Nima Sharifi, MD, director of Cleveland Clinic’s Genitourinary Malignancies Research Center speaks about Cleveland Clinic Researchers Identify New Drug Target for Treating Aggressive Prostate Cancer.
Link to Article:
https://newsroom.clevelandclinic.org/2021/05/26/cleveland-clinic-researchers-identify-new-drug-target-for-treating-aggressive-prostate-cancer/
Cleveland Clinic researchers have found a viable therapeutic target for treating and preventing aggressive, treatment-resistant prostate cancer, according to new data published in Science Translational Medicine.
The researchers showed that blocking the protein H6PD decreased tumor growth and enhanced longevity in mice models with drug-resistant prostate cancer, lead by Nima Sharifi, M.D. of Cleveland Clinic’s Lerner Research Institute. H6PD levels were similarly enhanced in biopsied patient tumors, indicating that the protein may be used to treat patients.
Enzalutamide, current standard-of-care hormone treatment for metastatic prostate cancer, operates by inhibiting androgen receptors, proteins that enable cancer cells to grow and spread. While the medication is initially successful, most patients eventually acquire resistance to it. When androgen receptors are inhibited, cancer cells adapt to acquire their “fuel” from the glucocorticoid receptor, which is identical to androgen receptors.

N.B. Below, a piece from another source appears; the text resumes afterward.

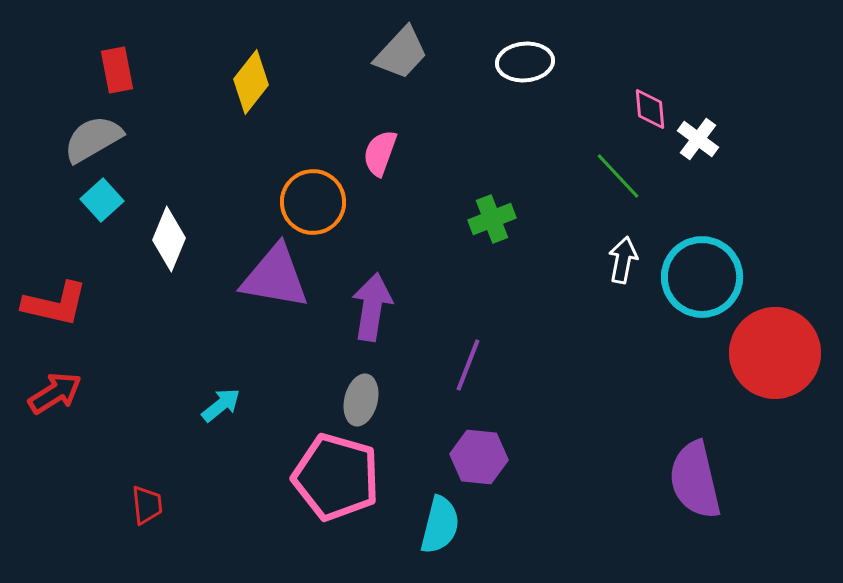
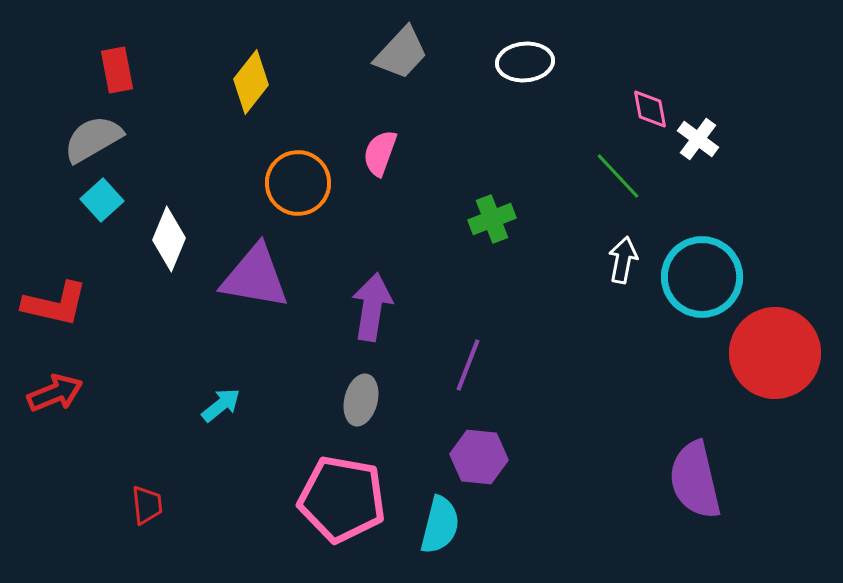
pink diamond: rotated 6 degrees counterclockwise
orange circle: moved 15 px left, 19 px up
purple triangle: moved 20 px left
red arrow: rotated 10 degrees clockwise
pink pentagon: moved 6 px right, 22 px down; rotated 6 degrees counterclockwise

The stress hormone cortisol binds to and interacts with these glucocorticoid receptors. Dr. Sharifi and his colleagues previously linked enzalutamide resistance to elevated tumor cortisol levels in an eLife research. They discovered that cancers commonly produce 11-HSD2, a protein that inactivates cortisol. Cortisol and the glucocorticoid receptor are increased and accessible for use by cancer cells when this protein expression is suppressed in certain cancers.

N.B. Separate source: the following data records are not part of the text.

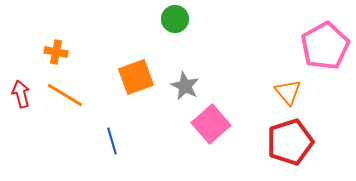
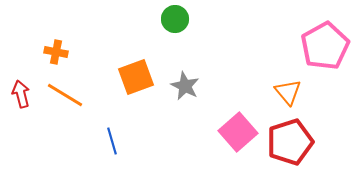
pink square: moved 27 px right, 8 px down
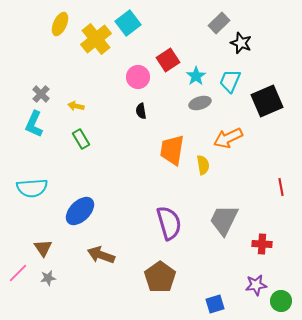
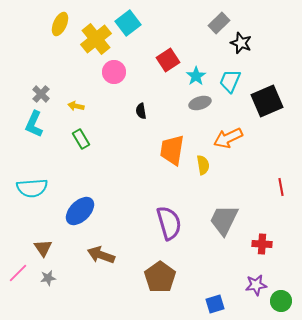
pink circle: moved 24 px left, 5 px up
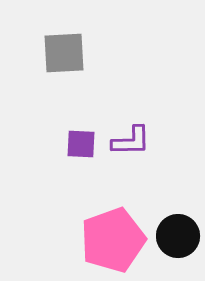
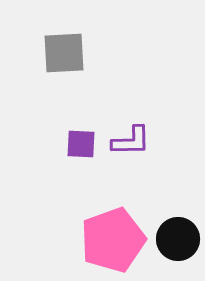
black circle: moved 3 px down
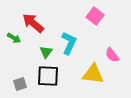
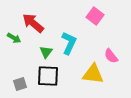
pink semicircle: moved 1 px left, 1 px down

The researchers found that, in addition to lower expression of 11-HSD2, resistant tumors exhibited higher H6PD levels in this recent investigation.
The researchers used rucaparib, a medication that has previously been licensed by the US Food and Drug Administration, to target H6PD. Dr. Sharifi worked with scientists at Cleveland Clinic’s Center for Therapeutics Discovery to figure out which components of rucaparib are required for the protein to be inhibited chemically.

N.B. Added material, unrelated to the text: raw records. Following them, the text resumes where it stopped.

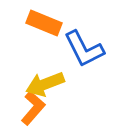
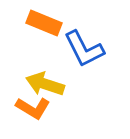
yellow arrow: rotated 39 degrees clockwise
orange L-shape: rotated 80 degrees clockwise
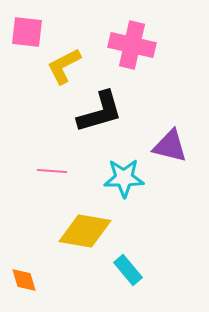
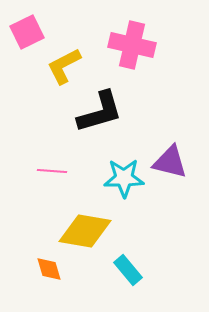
pink square: rotated 32 degrees counterclockwise
purple triangle: moved 16 px down
orange diamond: moved 25 px right, 11 px up
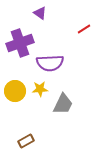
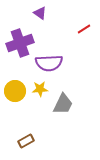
purple semicircle: moved 1 px left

Researchers gave enzalutamide to mice with aggressive prostate cancer that expressed H6PD and were given rucaparib to inhibit the protein. Following enzalutamide therapy, tumors in H6PD-deficient mice were much smaller and progression-free survival was much prolonged.
The study’s primary author is Jianneng Li, Ph.D., a post-doctoral fellow in Dr. Sharifi’s group who was funded by the National Cancer Institute and the Prostate Cancer Foundation.